Gender has been reported to have an impact on the development and progression of renal insufficiency.32 The meta-analysis by Neugarten et al. analyzed the effect of gender on the development and progression of nondiabetic renal diseases, and indicated that men with chronic renal disease of various etiologies show a more rapid decline in renal function with time than do women.33 It has been speculated that direct receptor-mediated effects of sex hormones may determine susceptibility to renal damage.34 The effect of sex on the development and progression of diabetic nephropathy, however, is still controversial. Several prospective studies have suggested that men were more likely to develop albuminuria than women,35,36 but conflicting results indicating that African-American women were more likely to develop diabetic nephropathy as a cause of end-stage renal disease than men,37 were also reported.

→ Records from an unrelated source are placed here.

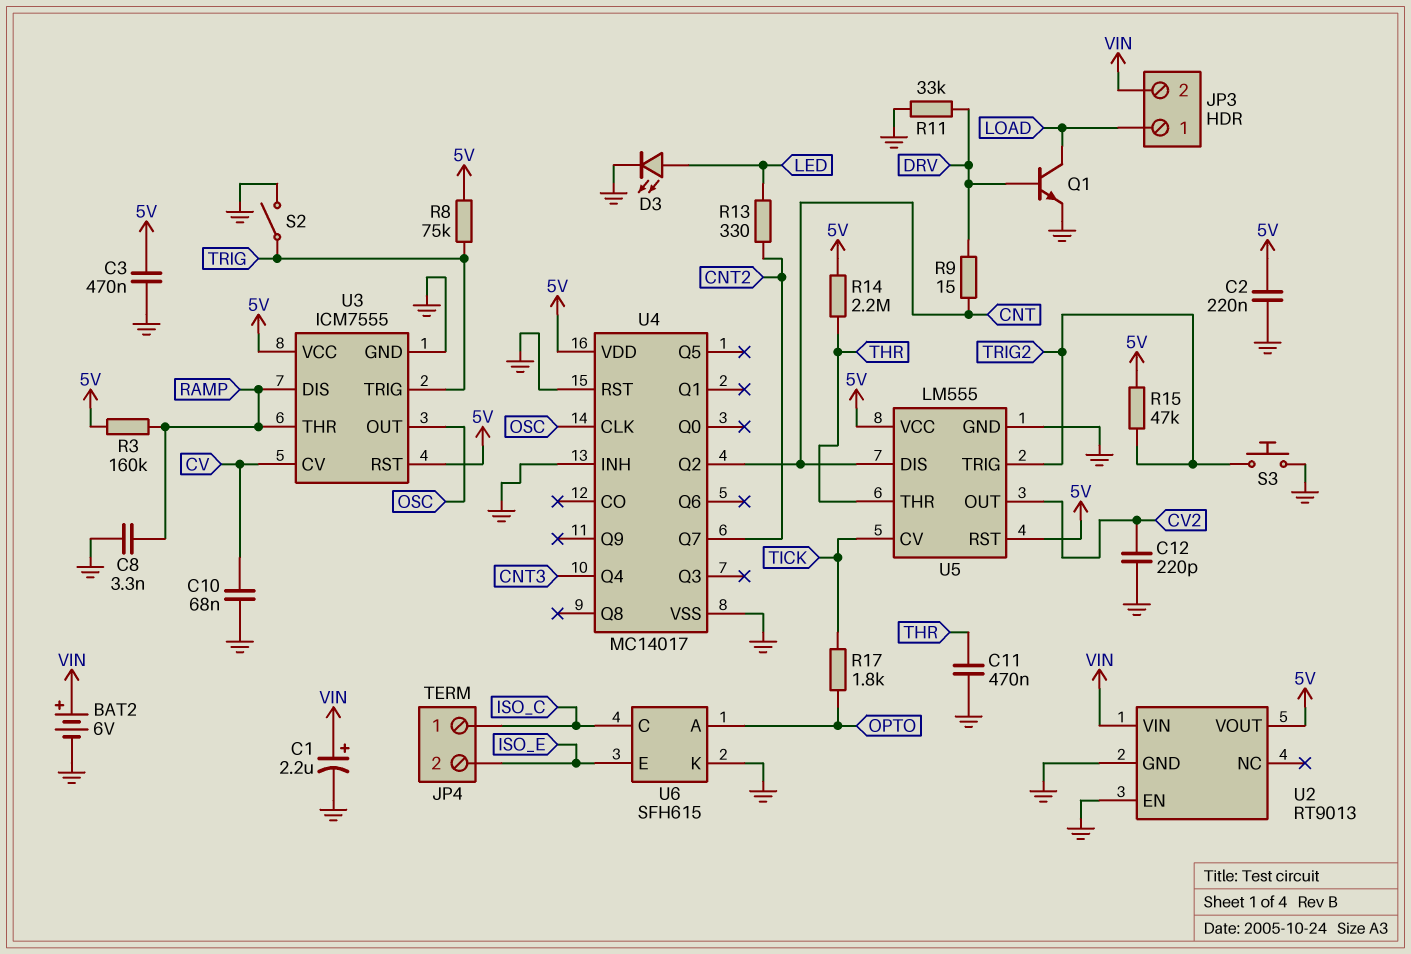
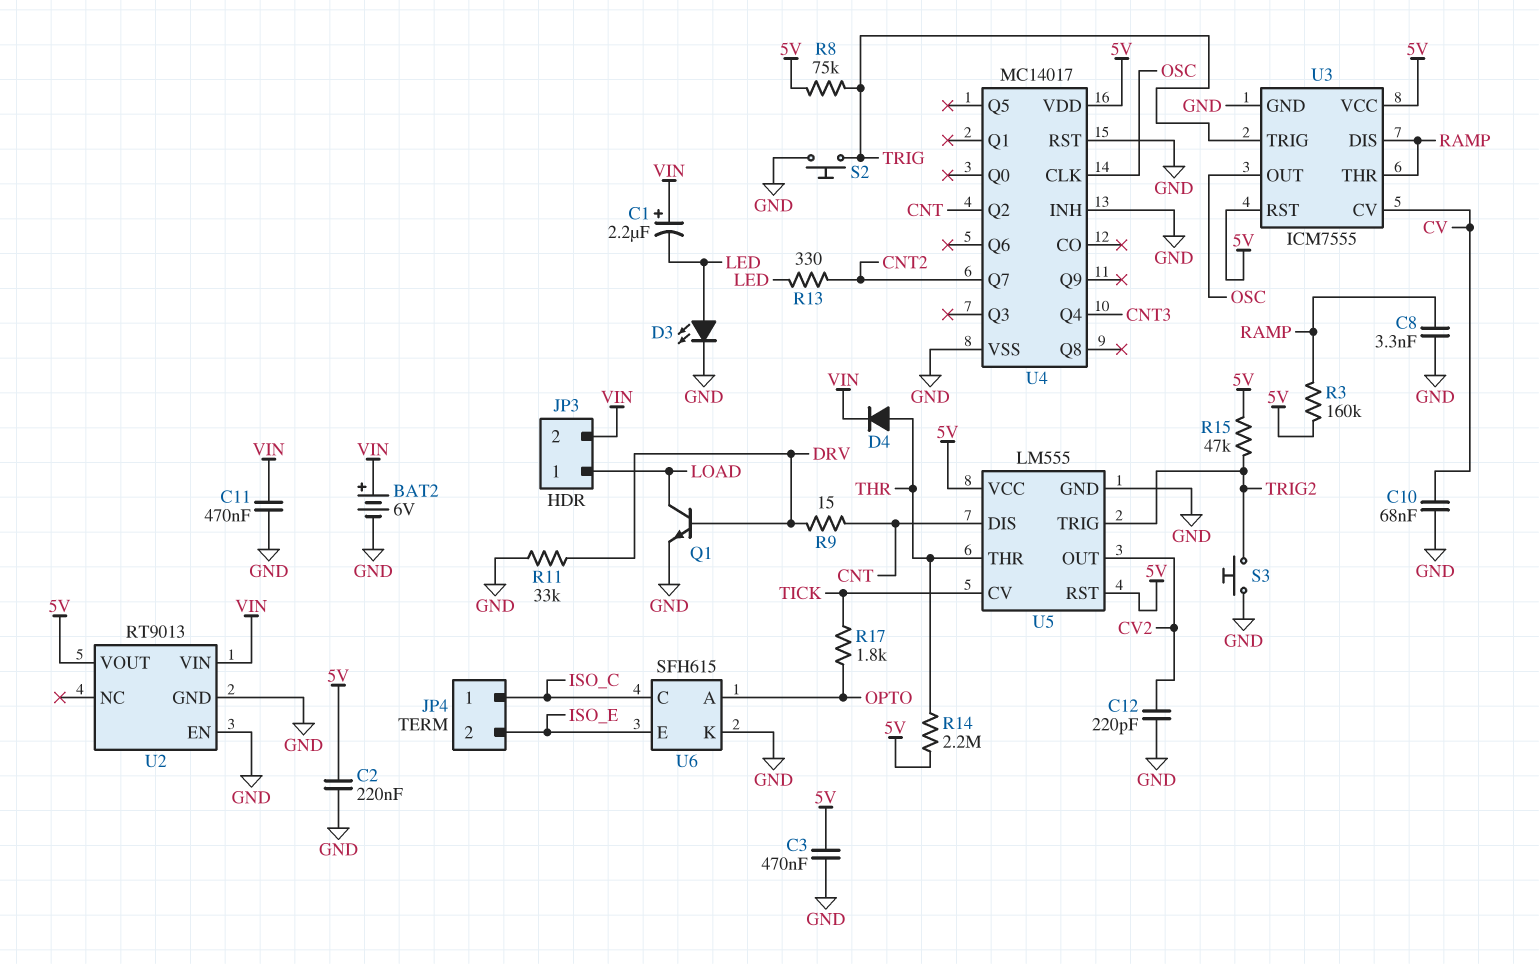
C1: 2.2uF (plus VIN, minus GND) -> 2.2uF (plus VIN, minus LED)
C11: 470nF (GND, THR) -> 470nF (GND, VIN)
D4: none -> diode (A THR, K VIN)
S2: switch (GND, TRIG) -> button (GND, TRIG)

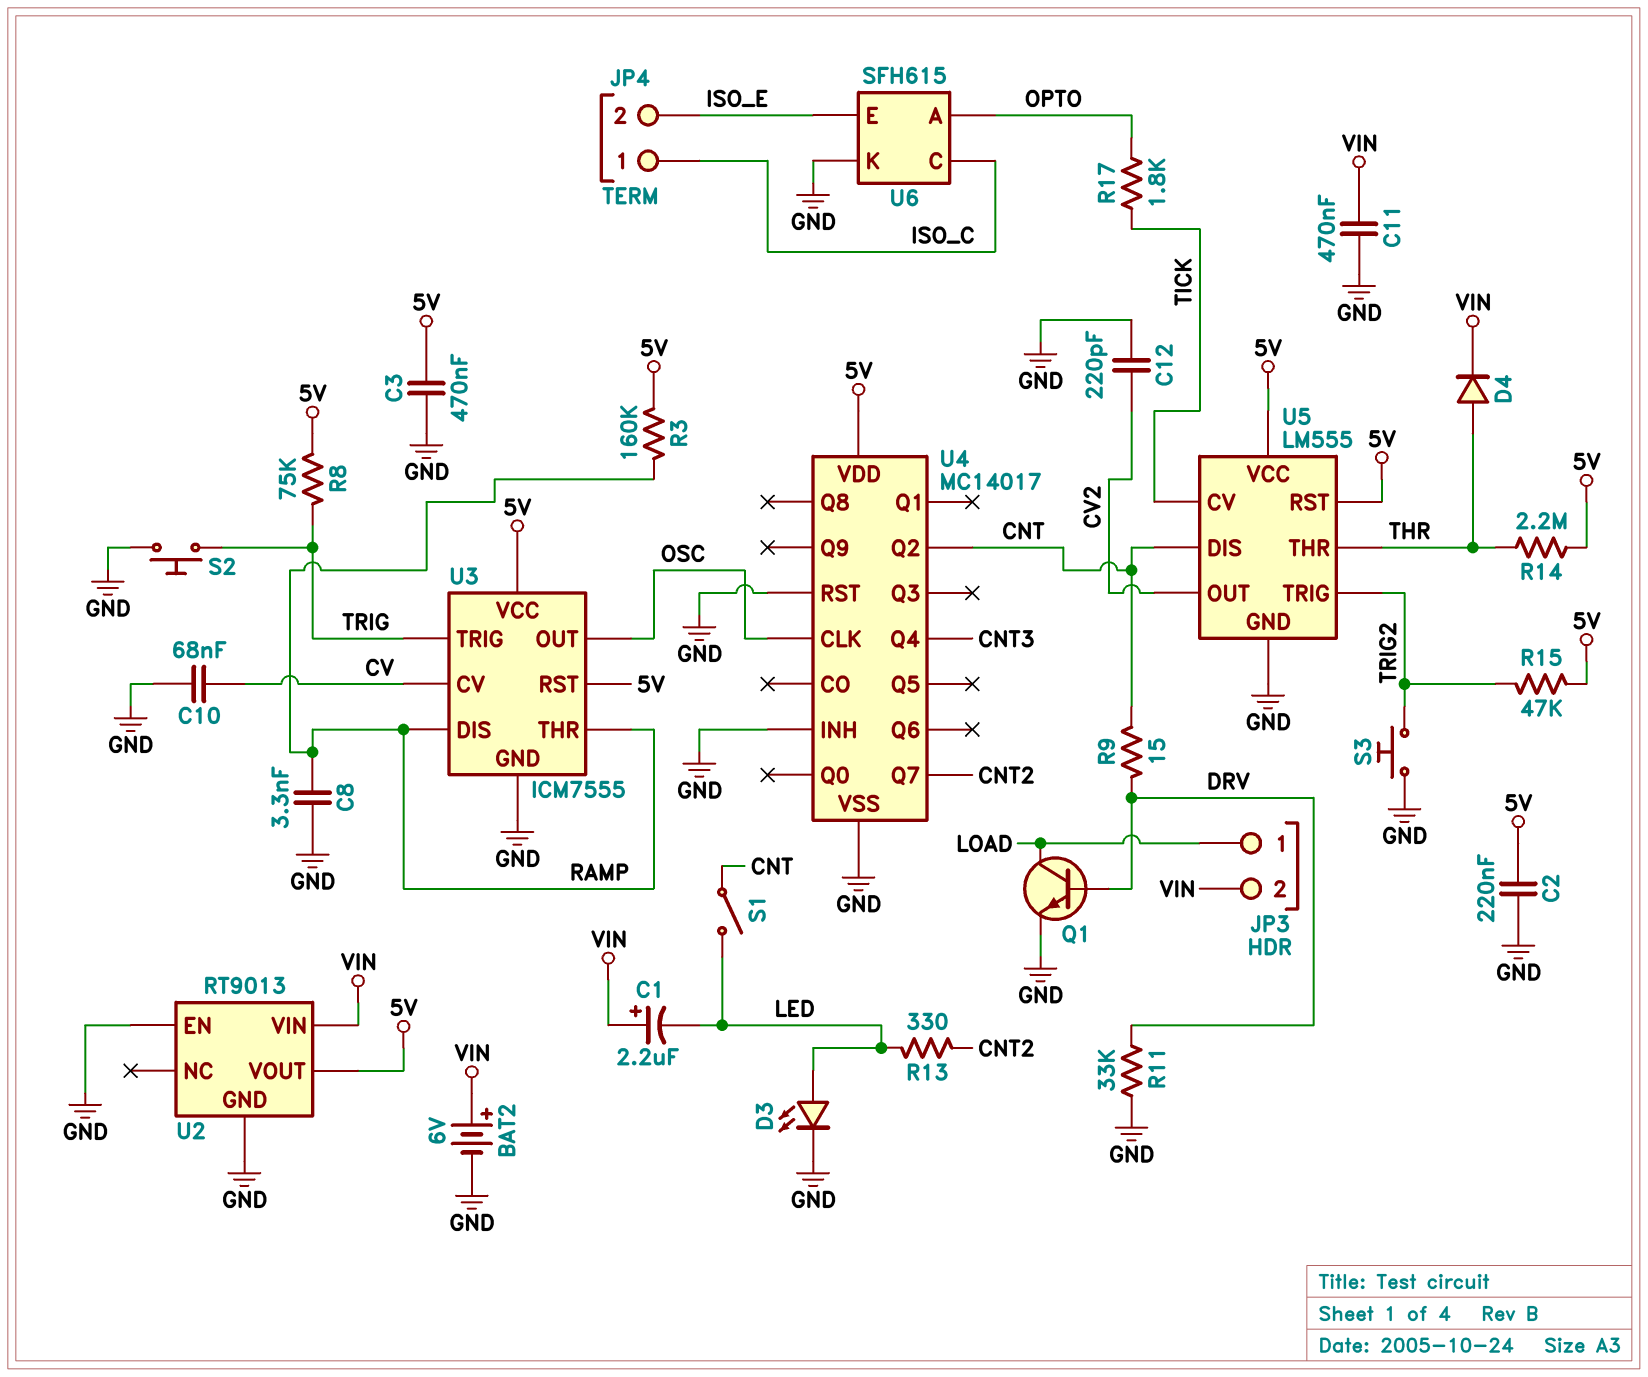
S1: none -> switch (CNT, LED)

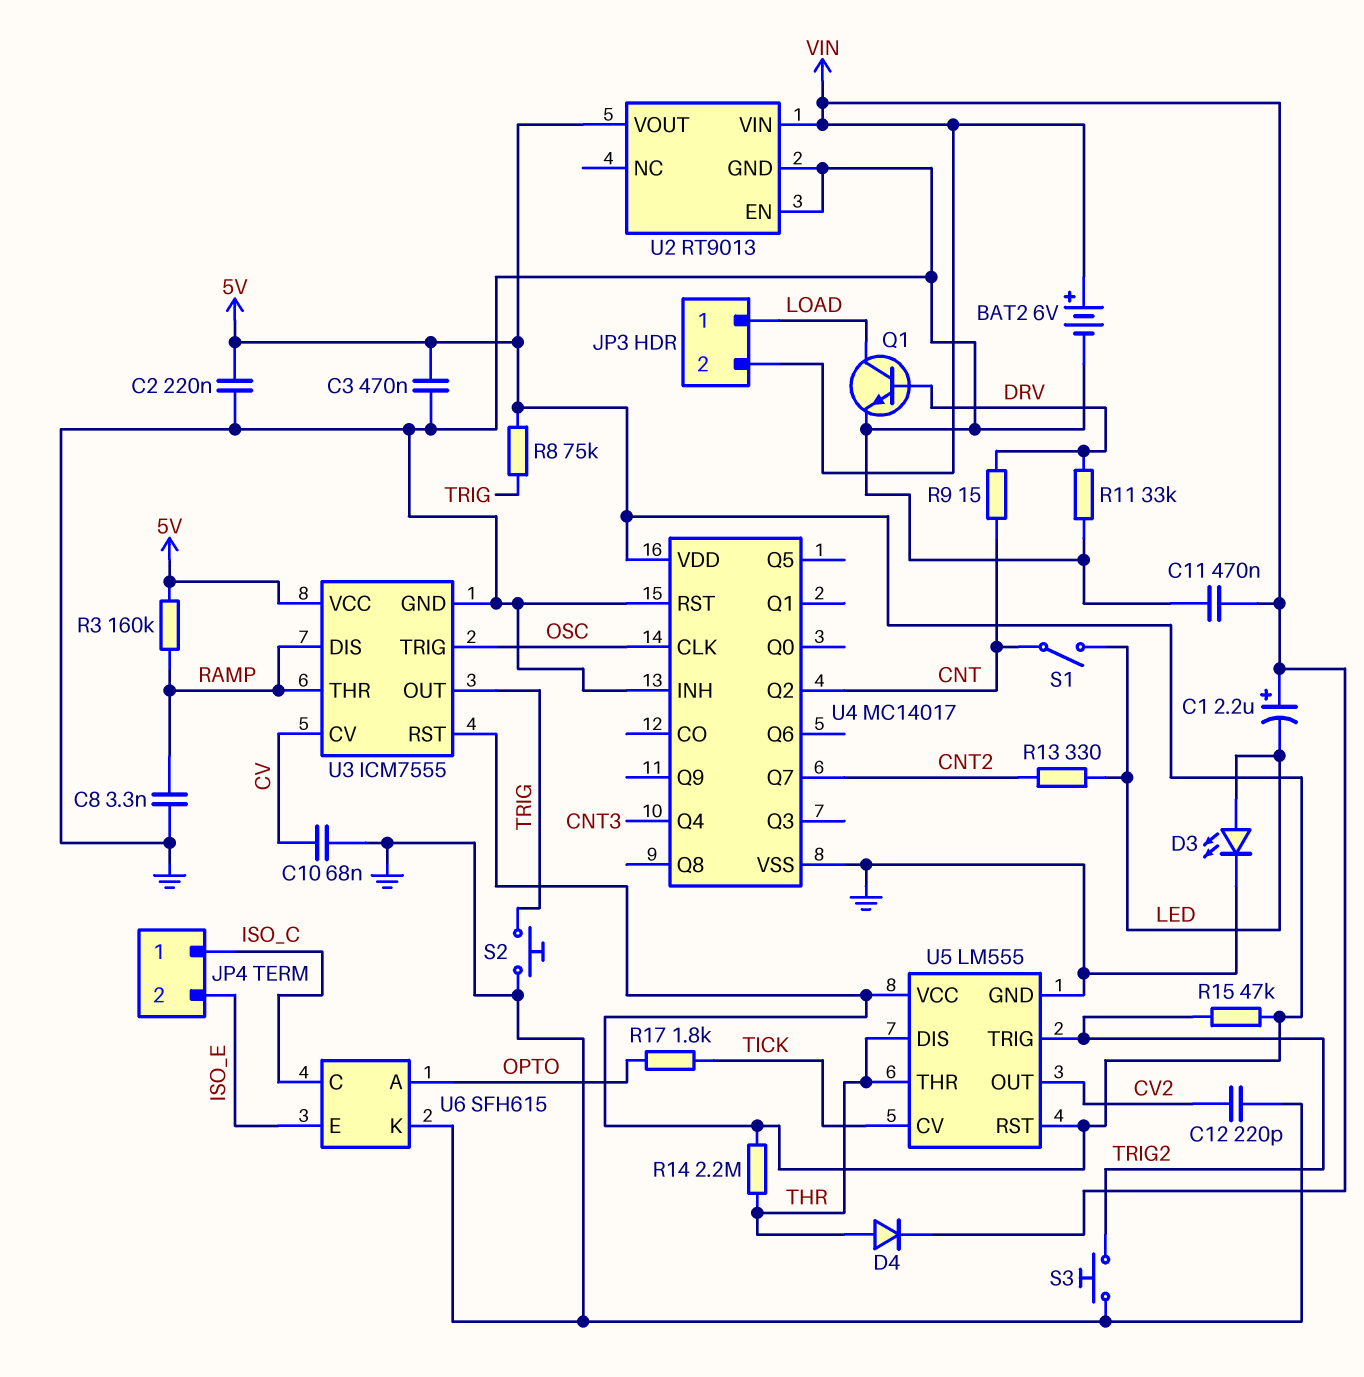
U3 pin OUT: OSC -> TRIG
U3 pin TRIG: TRIG -> OSC
U5 pin DIS: CNT -> THR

In the present study, the subgroup analysis of the allele distributions between males and females found gender-dependent interactions between the ACE gene and type 2 diabetic ESRF patients. In males, the ACE genotype frequency between the two groups was significantly different (p=0.032), and the frequency of D-allele was also higher in group 1 than in group 2 [group 1: 50.8% vs. group 2: 35.0%, p=0.018]. However, in females, the ACE genotype frequency between the two groups was not statistically significant (p=0.096), and the frequency of the D-allele showed a higher incidence in group 1 than in group 2, but was not statistically significant [group 1: 48.8% vs. group 2: 39.5%, p=0.231]. Logistic regression analysis also failed to show any significance of the DD genotype for the progression to ESRF in females. These results suggest that the female gender may ameliorate the risk of progression to ESRF in Korean type 2 diabetic patients with the DD genotype. Our observations may have been due to chance, due to the small sample size or to the small size of the female patient group compared to the male group. Furthermore, whether this finding resulted from possible interactions between female sex hormones and the ACE activity of the RAS, which may counteract the negative effects of the DD genotype,34,38 is at present speculative.
In summary, we observed a significant excess of DD homozygotes and possible gender-dependent interactions between the ACE gene in type 2 diabetic ESRF patients. Although our study is limited by sample size, these findings may substantiate the previously observed relationship between the ACE DD genotype and the progression of diabetic nephropathy in Korean type 2 diabetic patients.